Simone Menezes – C’est d’abord très mental. Un musicien qui joue lit une ligne de la partition, alors qu’un chef en lit une vingtaine. Tout le cerveau est connecté et, en même temps, c’est très physique, car je pense que ma musique ne sort pas du cerveau mais du ventre, notre deuxième cerveau. Ce travail nécessite force et endurance. Après une semaine de répétitions, on perd en général 1 ou 2 kilos. Mais on les reprend vite !
Je pense qu’au départ être une femme a été un handicap.
Quels autres projets avez-vous ?
Simone Menezes – Je vais diriger le ballet les Ailes du désir à Strasbourg et à Mulhouse. Puis l’Orchestre national de Bretagne, avec notamment le pianiste Simon Ghraichy, et ensuite l’Orchestre Dijon-Bourgogne pour un hommage à Astor Piazzolla.

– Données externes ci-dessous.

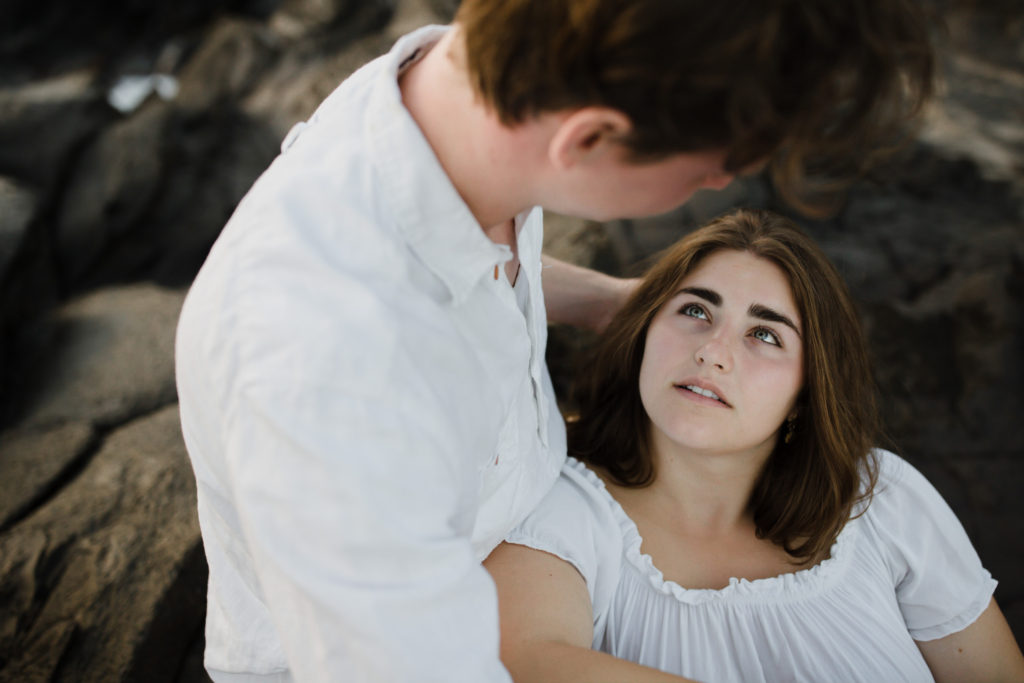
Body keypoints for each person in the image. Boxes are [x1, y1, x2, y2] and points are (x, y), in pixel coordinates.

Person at [175, 1, 935, 681]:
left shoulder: (455, 102)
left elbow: (444, 262)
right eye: (713, 169)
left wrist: (606, 301)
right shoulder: (326, 364)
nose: (713, 191)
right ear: (589, 139)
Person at [484, 209, 1024, 683]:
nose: (713, 353)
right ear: (644, 332)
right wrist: (611, 299)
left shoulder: (880, 497)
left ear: (805, 392)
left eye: (764, 334)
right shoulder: (557, 503)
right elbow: (523, 662)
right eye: (695, 310)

Qui sont vos compositeurs préférés ?
Simone Menezes – J’adore Beethoven, Debussy, Villa-Lobos, mais j’aime également le jazz, la musique populaire brésilienne. En revanche, je n’aime pas le rock. J’ai déjà beaucoup trop d’énergie en moi et en écouter risque de m’en donner encore plus. Je me réveille à 6 heures du matin, je me couche à minuit, je n’arrête jamais ! J’aime faire bouger tous les gens autour de moi. J’ai besoin de très peu de vacances : un jour ou deux me suffsent. C’est ma nature, j’ai 43 ans, mais on pense que j’en ai 28. Il faut que je commence à laisser apparaître mes cheveux blancs !
En quoi vous sentez-vous italienne ?
Simone Menezes – J’aime la bonne nourriture, l’opéra. La culture italienne, c’est aussi ce côté extraverti, cette capacité à parler, à s’exprimer avec les mains. D’ailleurs, c’est peut-être quand il m’arrive de diriger avec mes mains, et non avec une baguette, que l’on voit que je suis également italienne.
* Aparté, sortie le 15 janvier.
** A la Philharmonie de Paris, le 10 avril. Autres dates de concerts sur simonemenezes.com.